**Exercise details**
Make a verbatim copy of the records; pictures stay out.

Available data: Begin

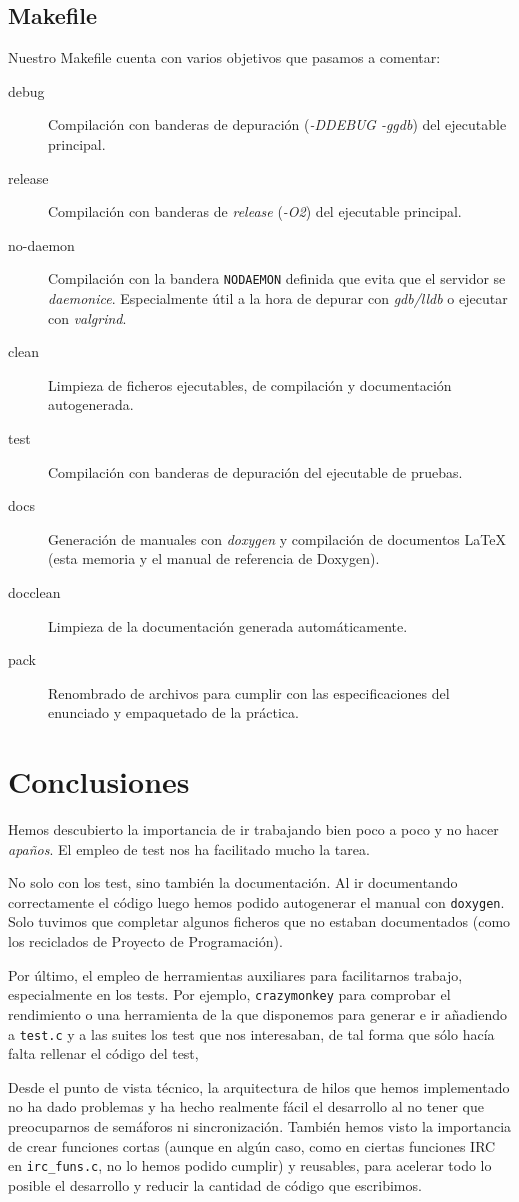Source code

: \documentclass{article}
\begin{document}
\subsection{Makefile}

Nuestro Makefile cuenta con varios objetivos que pasamos a comentar:

\begin{description}
\item[debug] Compilación con banderas de depuración (\textit{-DDEBUG -ggdb}) del ejecutable principal.
\item[release] Compilación con banderas de \textit{release} (\textit{-O2}) del ejecutable principal.
\item[no-daemon] Compilación con la bandera \texttt{NODAEMON} definida que evita que el servidor se \textit{daemonice}. Especialmente útil a la hora de depurar con \textit{gdb/lldb} o ejecutar con \textit{valgrind}.
\item[clean] Limpieza de ficheros ejecutables, de compilación y documentación autogenerada.
\item[test] Compilación con banderas de depuración del ejecutable de pruebas.
\item[docs] Generación de manuales con \textit{doxygen} y compilación de documentos LaTeX (esta memoria y el manual de referencia de Doxygen). 
\item[docclean] Limpieza de la documentación generada automáticamente.
\item[pack] Renombrado de archivos para cumplir con las especificaciones del enunciado y empaquetado de la práctica.
\end{description}

\section{Conclusiones}

Hemos descubierto la importancia de ir trabajando bien poco a poco y no hacer \textit{apaños}. El empleo de test nos ha facilitado mucho la tarea. 

No solo con los test, sino también la documentación. Al ir documentando correctamente el código luego hemos podido autogenerar el manual con \texttt{doxygen}. Solo tuvimos que completar algunos ficheros que no estaban documentados (como los reciclados de Proyecto de Programación).

Por último, el empleo de herramientas auxiliares para facilitarnos trabajo, especialmente en los tests. Por ejemplo, \texttt{crazymonkey} para comprobar el rendimiento o una herramienta de la que disponemos para generar e ir añadiendo a \texttt{test.c} y a las suites los test que nos interesaban, de tal forma que sólo hacía falta rellenar el código del test, 

Desde el punto de vista técnico, la arquitectura de hilos que hemos implementado no ha dado problemas y ha hecho realmente fácil el desarrollo al no tener que preocuparnos de semáforos ni sincronización. También hemos visto la importancia de crear funciones cortas (aunque en algún caso, como en ciertas funciones IRC en \texttt{irc\_funs.c}, no lo hemos podido cumplir) y reusables, para acelerar todo lo posible el desarrollo y reducir la cantidad de código que escribimos.
\end{document}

Available data: End

**Task solution**
Source code

: \documentclass{article}
\begin{document}
\subsection{Makefile}

Nuestro Makefile cuenta con varios objetivos que pasamos a comentar:

\begin{description}
\item[debug] Compilación con banderas de depuración (\textit{-DDEBUG -ggdb}) del ejecutable principal.
\item[release] Compilación con banderas de \textit{release} (\textit{-O2}) del ejecutable principal.
\item[no-daemon] Compilación con la bandera \texttt{NODAEMON} definida que evita que el servidor se \textit{daemonice}. Especialmente útil a la hora de depurar con \textit{gdb/lldb} o ejecutar con \textit{valgrind}.
\item[clean] Limpieza de ficheros ejecutables, de compilación y documentación autogenerada.
\item[test] Compilación con banderas de depuración del ejecutable de pruebas.
\item[docs] Generación de manuales con \textit{doxygen} y compilación de documentos LaTeX (esta memoria y el manual de referencia de Doxygen). 
\item[docclean] Limpieza de la documentación generada automáticamente.
\item[pack] Renombrado de archivos para cumplir con las especificaciones del enunciado y empaquetado de la práctica.
\end{description}

\section{Conclusiones}

Hemos descubierto la importancia de ir trabajando bien poco a poco y no hacer \textit{apaños}. El empleo de test nos ha facilitado mucho la tarea. 

No solo con los test, sino también la documentación. Al ir documentando correctamente el código luego hemos podido autogenerar el manual con \texttt{doxygen}. Solo tuvimos que completar algunos ficheros que no estaban documentados (como los reciclados de Proyecto de Programación).

Por último, el empleo de herramientas auxiliares para facilitarnos trabajo, especialmente en los tests. Por ejemplo, \texttt{crazymonkey} para comprobar el rendimiento o una herramienta de la que disponemos para generar e ir añadiendo a \texttt{test.c} y a las suites los test que nos interesaban, de tal forma que sólo hacía falta rellenar el código del test, 

Desde el punto de vista técnico, la arquitectura de hilos que hemos implementado no ha dado problemas y ha hecho realmente fácil el desarrollo al no tener que preocuparnos de semáforos ni sincronización. También hemos visto la importancia de crear funciones cortas (aunque en algún caso, como en ciertas funciones IRC en \texttt{irc\_funs.c}, no lo hemos podido cumplir) y reusables, para acelerar todo lo posible el desarrollo y reducir la cantidad de código que escribimos.
\end{document}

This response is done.